Spain’s minister of public works, Miguel Angel Abalos, said that the migrants from the Aquarius would be granted a “special authorisation” to remain in the country for one month before “they will be dealt with according to our laws without exception”.

Abalos said the Spanish government “will act within the law and with a message to Europe that it doesn’t have an immigration policy up to the challenge at hand”.

The boatload of migrants that was forced to spend days crossing the western Mediterranean includes 123 unaccompanied minors, 11 children and as many as seven pregnant women, according to Valencia’s regional authorities.

Spain has accepted the French government’s offer to take in those migrants who want to go to France “once they have fulfilled the protocols established for their arrival”.

The refusal by Italy and Malta to allow the Aquarius to enter their ports has created a row between EU members over how to handle immigration.

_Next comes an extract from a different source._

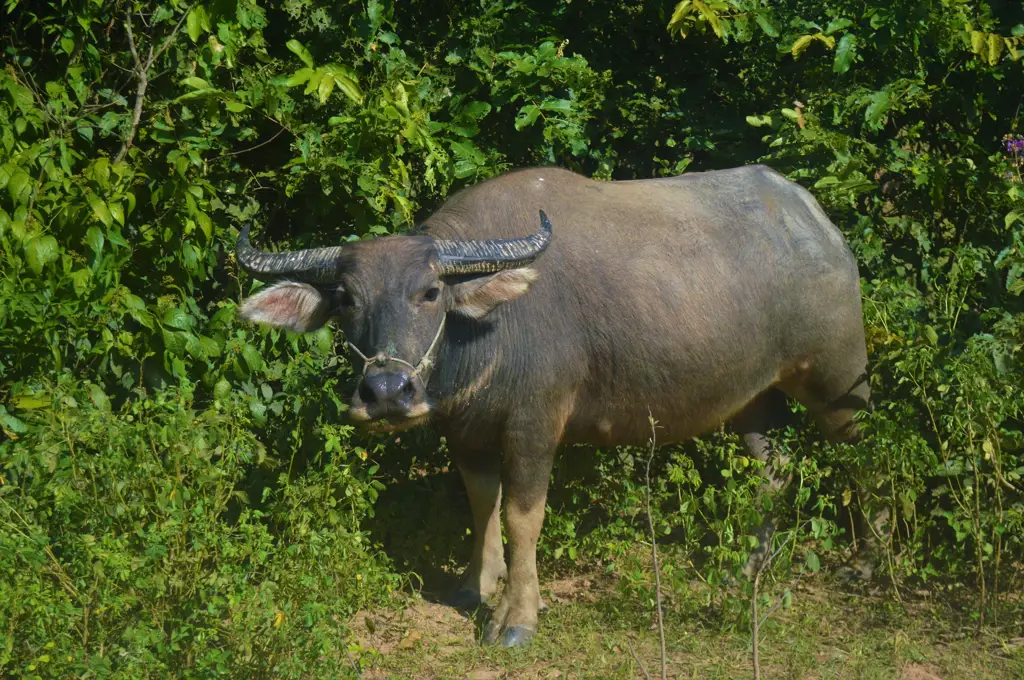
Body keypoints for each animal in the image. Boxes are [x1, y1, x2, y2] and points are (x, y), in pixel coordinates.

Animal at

Under the EU’s asylum laws – currently the subject of a major political dispute and under revision – migrants must apply for asylum in the country where they first enter Europe.

The arrival of the Aquarius convoy comes during a spike of seaborne migrants crossing from African shores to southern Spain. Through the first five months of 2018, a total of 35,455 migrants reached European shores, with 11,792 of them arriving in Spain. Spain’s new Socialist government has taken up the cause of the migrants to demonstrate its commitment to protecting human rights.